Sciences

Les sociétés pharmaceutiques européennes délocalisent leurs activités de R&D

ActualitéClassé sous :recherche , rechercher et développement , R&D

Afin de tenter de diminuer la pression exercée par les longues périodes nécessaires à la découverte de nouveaux médicaments et par les coûts vertigineux de développement de ces derniers, les entreprises européennes des secteurs de la pharmacie et de la biotechnologie cherchent de plus en plus à sous-traiter leurs activités de recherche et développement (R&D).

Les sociétés pharmaceutiques européennes délocalisent leurs activités de R&D

Un récent rapport de Frost & Sullivan, un cabinet de conseils consacré à la croissance internationale, met en lumière la tendance à la délocalisation provoquée par le fardeau financier que représente la conception des médicaments, actuellement estimée à 680 millions d'euros par produit environ. Cette tendance est aggravée par le fait que seuls 15 pour cent des nouveaux médicaments mis au point sont effectivement lancés sur le marché. Les auteurs du rapport prévoient que la valeur des activités de R&D délocalisées par les entreprises pharmaceutiques européennes passera de 2,7 milliards d'euros en 2004 à 4,3 milliards d'euros d'ici à 2011.

Les sociétés parviennent à réduire leurs coûts en choisissant leurs partenaires sous-traitants parmi les pays à salaires moins élevés tels que l'Inde et la Chine. Selon le Dr Amarpreet Dhiman, analyste en soins de santé chez Frost & Sullivan, "La sous-traitance fait partie des stratégies pouvant être adoptées pour permettre aux sociétés de contrôler et utiliser leurs dépenses de R&D de façon plus efficace".

"La sous-traitance peut compléter le niveau d'expertise et l'expérience internes à une société, offrant un accès aux innovations technologiques, ... à l'expertise thérapeutique et permettant un alignement sur les tests de diagnostic pour des thérapies plus sûres et plus efficaces", poursuit M. Dhiman, avant d'ajouter: "Cela représente un stimulant important qui vient s'ajouter aux améliorations en termes d'efficacité, de coût et de vitesse liées à l'abandon des habitudes et procédés conventionnels".
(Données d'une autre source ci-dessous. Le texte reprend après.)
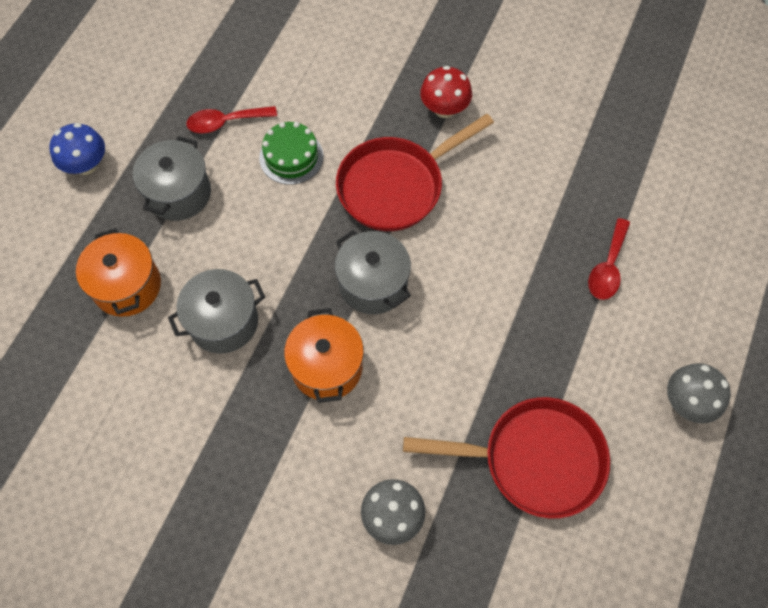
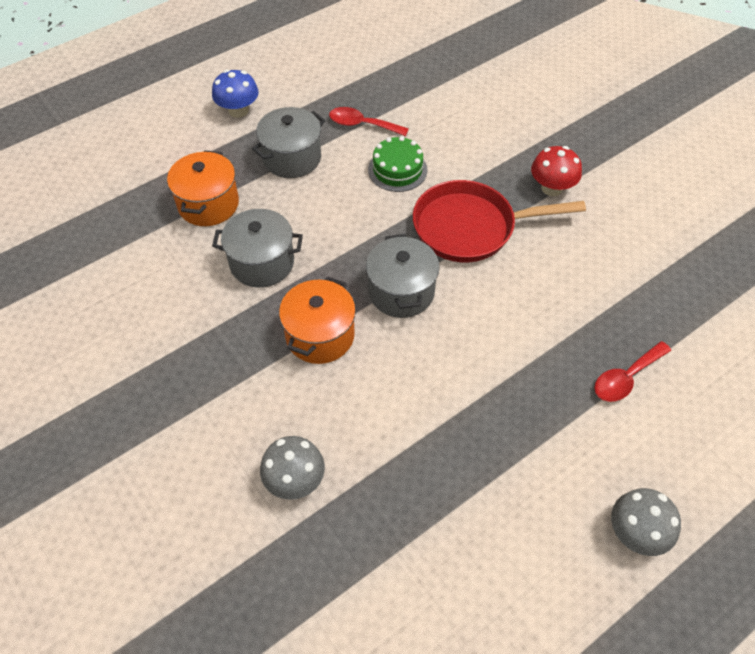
camera: 30 degrees right, 10 degrees down
red pan [403,397,610,519] -> none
Les entreprises pharmaceutiques concluent donc des alliances avec des sociétés de biotechnologie, des centres de recherche universitaires, des organismes de recherche sous contrat (contract research organisations - CRO), des distributeurs spécialisés et des prestataires de services généraux, qui élargissent de plus en plus la gamme de leurs activités pour répondre aux besoins non satisfaits du secteur.

Ces partenaires sous-traitants devront apporter la preuve de la qualité de leurs prestations et être capables de satisfaire diverses exigences scientifiques et opérationnelles. Toutefois, les auteurs du rapport relèvent aussi une certaine réticence chez quelques sociétés à perdre le contrôle total sur leurs processus et connaissances propres.

Comme l'explique le Dr Dhiman: "Les sociétés doivent apprendre à partager plus facilement une partie du contrôle qu'elles exercent sur leurs activités les moins essentielles, avec le risque d'erreur et de retard que cela comporte, tout en parvenant à protéger leurs connaissances propres et en tenant compte de l'impact de la sous-traitance sur le respect des dispositions règlementaires. Il importe à cet égard d'identifier, de comprendre et d'évaluer les différents risques, afin que les sociétés puissent regrouper avec succès leurs disciplines et leurs partenaires de développement".

Selon l'étude, plus de 40 pour cent des activités de R&D seront confiées à des sociétés spécialisées d'ici à 2010. Ses auteurs concluent que ce seront les entreprises qui parviendront le mieux à délocaliser leurs activités de R&D vers des entreprises plus spécialisées, axées sur la recherche et venant compléter leurs processus traditionnels qui s'imposeront en leaders du secteur.